Auch dass der entscheidende Wendepunkt in Gründgens Leben – seine freiwillige Flucht an die Front 1943, die Schließung aller Theater 1944 (die GG zu verhindern versucht), sein Überleben in Berlin, seine Verhaftung 1945 und die folgenden neun Monate in sowjetischen Lagern – eher flüchtig geschildert werden, ist ein Manko, sind es doch diese Erfahrungen, wegen denen sich Gründgens später reingewaschen sieht.
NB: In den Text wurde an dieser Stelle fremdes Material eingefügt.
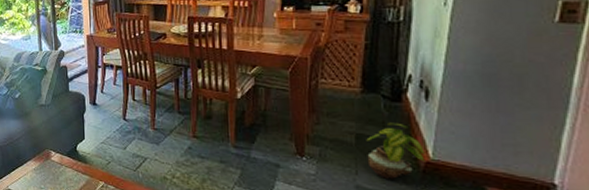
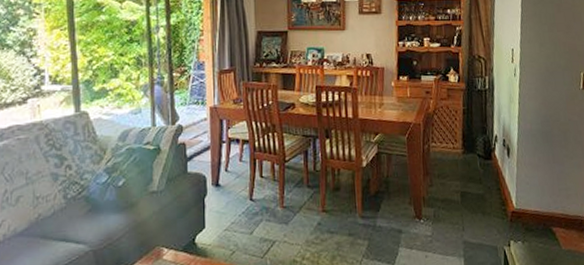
potted plant: present [366,122,425,180] -> none [469,178,511,233]

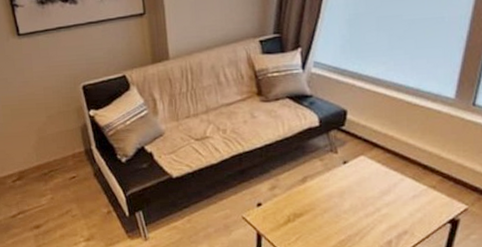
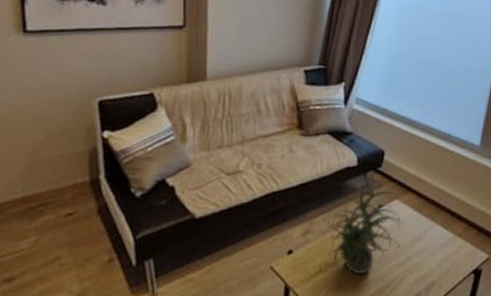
potted plant: none [289,136,373,227] -> present [323,177,405,278]

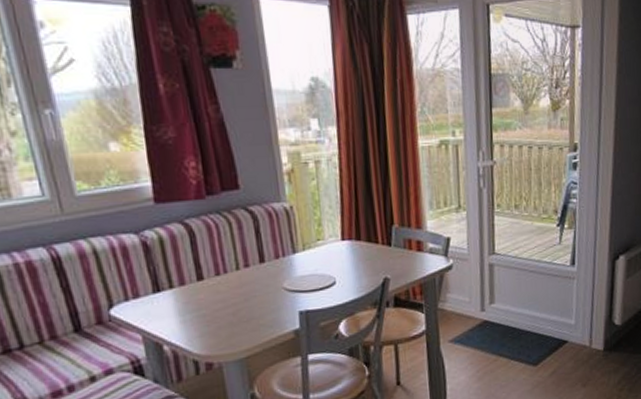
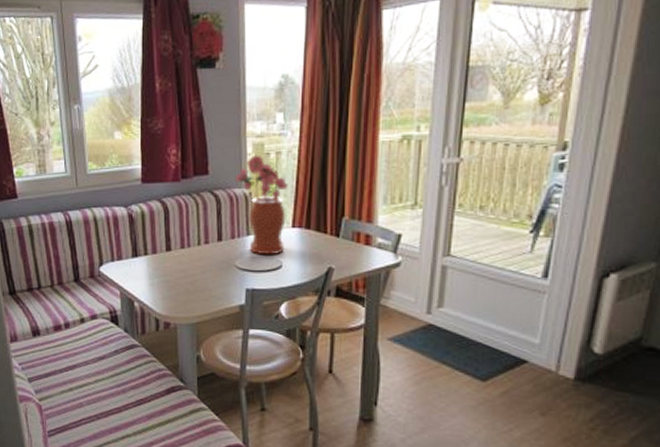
potted flower: none [271,164,336,273] -> present [235,154,288,255]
Mag man sein Lavieren und Taktieren während des Nationalsozialismus, die vielen kleinen richtigen Gesten innerhalb der großen falschen, sich als Repräsentant zur Verfügung zu stellen, bewerten, wie man will – Gründgens' eigentlicher moralischer Sündenfall war es, hinterher kein Wort, keine Geste der Entschuldigung zu finden, sondern stattdessen mit seinen teils Leben rettenden Taten hausieren zu gehen und dumme Kommentare zu liefern wie der, Schauspieler seien doch per se unpolitische Wesen: "Im Vordergrund hat für den Schauspieler die Kunst gestanden, oder besser gesagt, die gute Rolle, die interessante schauspielerische Aufgabe. Diesen Mangel an politischer Erziehung teilt der deutsche Schauspieler mit dem gesamten deutschen Volk."

 

Thomas Blubacher:
Gustaf Gründgens. Biografie.
432 S., Henschel Verlag, Berlin 2013 34,90 Euro.